Дихотомия тюрьма/воля, государственное насилие/человеческое, душевное сопротивление, та грань, где проходило прежде в нашем сознании, культуре, истории разделение «бытия» и «небытия», в картине Лозницы абсолютно теряет смысл. На всех уровнях. Фабула — поездка не пойми к кому, не пойми зачем. Сюжет, где угрожающие события назревают, но в реальности так и не происходят. Внутренний мир и переживания героини, про которые нам ничего не известно, ибо через весь фильм она проходит с одним и тем же скорбным, отрешенным лицом. Тексты, демонстрирующие радикальное отслоение слова от смысла. Фильм можно сколько угодно упрекать в нарочитой литературности, но это не слабость, это, как я понимаю, — прием. Прежде слово действительно было спасением, и тюрьма — экстремальный опыт неволи — создавала великих писателей: от протопопа Аввакума до Шаламова, Солженицына и даже Довлатова, который никогда бы не стал тем, кем он стал, если бы не хлебнул так или иначе опыта «зоны». Нынче все — и внутри, и снаружи тюремной стены — сплошь пространство небытия. Все — тлен. Бред. Бормотание мертвых. «Бобок». А бытие, соответственно, начинается там, где возникнет понимание, что метафизической тюрьмы больше нет. Что нет больше ни малейшего смысла оттуда бежать и туда возвращаться.

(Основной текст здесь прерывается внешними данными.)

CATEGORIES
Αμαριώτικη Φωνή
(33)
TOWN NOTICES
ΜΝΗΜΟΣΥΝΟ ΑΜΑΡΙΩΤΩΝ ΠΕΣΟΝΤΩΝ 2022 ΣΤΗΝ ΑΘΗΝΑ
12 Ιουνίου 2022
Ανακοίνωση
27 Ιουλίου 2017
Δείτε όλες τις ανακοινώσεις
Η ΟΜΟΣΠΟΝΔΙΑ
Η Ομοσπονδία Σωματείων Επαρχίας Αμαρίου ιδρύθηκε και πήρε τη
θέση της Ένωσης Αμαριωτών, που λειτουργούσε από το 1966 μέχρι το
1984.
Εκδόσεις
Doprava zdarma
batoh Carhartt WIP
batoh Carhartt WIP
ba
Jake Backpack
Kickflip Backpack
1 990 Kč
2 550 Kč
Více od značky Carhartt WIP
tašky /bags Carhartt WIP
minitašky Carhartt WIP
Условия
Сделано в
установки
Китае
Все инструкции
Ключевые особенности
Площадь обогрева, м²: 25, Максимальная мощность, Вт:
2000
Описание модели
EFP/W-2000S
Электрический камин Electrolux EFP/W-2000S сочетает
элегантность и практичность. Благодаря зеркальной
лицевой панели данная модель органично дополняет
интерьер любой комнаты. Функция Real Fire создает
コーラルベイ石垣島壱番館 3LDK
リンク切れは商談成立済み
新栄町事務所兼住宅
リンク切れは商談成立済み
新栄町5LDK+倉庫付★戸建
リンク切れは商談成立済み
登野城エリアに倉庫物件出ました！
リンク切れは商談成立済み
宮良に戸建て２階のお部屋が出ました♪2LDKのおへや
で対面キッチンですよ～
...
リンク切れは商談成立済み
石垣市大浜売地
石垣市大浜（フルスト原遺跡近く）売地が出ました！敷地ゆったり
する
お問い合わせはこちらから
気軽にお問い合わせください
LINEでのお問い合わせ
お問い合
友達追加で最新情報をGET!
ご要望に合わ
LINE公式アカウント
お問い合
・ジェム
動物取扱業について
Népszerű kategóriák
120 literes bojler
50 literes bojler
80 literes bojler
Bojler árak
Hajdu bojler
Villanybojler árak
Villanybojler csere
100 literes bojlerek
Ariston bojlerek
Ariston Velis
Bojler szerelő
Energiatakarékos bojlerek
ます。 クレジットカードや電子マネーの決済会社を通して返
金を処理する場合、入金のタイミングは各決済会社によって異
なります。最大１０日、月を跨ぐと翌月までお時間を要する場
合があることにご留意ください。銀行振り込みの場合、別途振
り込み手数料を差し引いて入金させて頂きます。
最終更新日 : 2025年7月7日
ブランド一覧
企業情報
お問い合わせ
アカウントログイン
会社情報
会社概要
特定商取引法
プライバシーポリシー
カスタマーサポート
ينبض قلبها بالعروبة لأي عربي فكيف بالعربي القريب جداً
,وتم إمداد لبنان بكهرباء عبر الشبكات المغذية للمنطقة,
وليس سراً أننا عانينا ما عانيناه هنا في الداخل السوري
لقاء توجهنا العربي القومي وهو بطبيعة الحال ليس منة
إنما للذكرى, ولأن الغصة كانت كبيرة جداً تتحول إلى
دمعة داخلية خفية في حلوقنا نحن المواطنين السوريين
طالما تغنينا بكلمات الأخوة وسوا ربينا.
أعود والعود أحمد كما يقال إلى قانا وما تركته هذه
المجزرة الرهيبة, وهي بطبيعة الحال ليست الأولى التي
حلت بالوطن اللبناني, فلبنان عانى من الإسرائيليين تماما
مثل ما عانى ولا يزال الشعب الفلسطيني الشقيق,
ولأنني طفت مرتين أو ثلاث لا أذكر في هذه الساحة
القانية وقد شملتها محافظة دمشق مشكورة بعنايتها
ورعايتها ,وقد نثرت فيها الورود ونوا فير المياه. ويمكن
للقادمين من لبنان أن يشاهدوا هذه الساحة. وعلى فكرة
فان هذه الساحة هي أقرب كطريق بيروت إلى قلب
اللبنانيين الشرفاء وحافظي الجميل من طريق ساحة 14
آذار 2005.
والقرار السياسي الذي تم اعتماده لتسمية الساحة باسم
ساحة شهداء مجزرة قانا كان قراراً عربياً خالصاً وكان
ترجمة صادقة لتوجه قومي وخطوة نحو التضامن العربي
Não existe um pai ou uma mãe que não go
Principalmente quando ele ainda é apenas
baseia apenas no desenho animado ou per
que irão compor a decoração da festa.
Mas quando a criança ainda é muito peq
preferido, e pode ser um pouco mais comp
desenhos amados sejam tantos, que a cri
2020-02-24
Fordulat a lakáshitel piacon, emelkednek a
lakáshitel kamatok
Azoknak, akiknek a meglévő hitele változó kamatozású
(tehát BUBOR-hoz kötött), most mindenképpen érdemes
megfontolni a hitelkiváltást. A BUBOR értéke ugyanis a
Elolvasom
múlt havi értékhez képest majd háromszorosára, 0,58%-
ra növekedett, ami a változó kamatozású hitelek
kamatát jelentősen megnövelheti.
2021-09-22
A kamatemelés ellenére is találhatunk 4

В финале, после кромешной жути сцены изнасилования в автозаке, героиню, спящую на вокзале, будит все та же крупногабаритная содержательница притона, что в самом начале сна подсадила ее на тройку с мигалкой. Говорит ласково: «Я все устроила, обо всем договорилась, пошли». И героиня идет за ней. Собственно, ради этого финала, думаю, Лозница и повернул от частной истории в русло культурологических обобщений. В надежде, что зритель отшатнется в ужасе при виде этой «смерти второй», этого повторного предательства собственной души и плоти, этой готовности снова бездумно погрузиться в клоаку насилия: славить Сталина, поклоняться Грозному и бесконечно «ненужным довеском болтаться» у стен тюрьмы. Режиссер надеется, что нашу коллективную душу можно все-таки еще как-то растолкать, разбудить, вывести из смертельно-сладкого анабиоза. Делает он это грубо. Однако нельзя при этом не испытывать к нему благодарности.
1
Кинообозрение Натальи Сиривли. Восстание масс — 2. — «Новый мир», 2017, 7.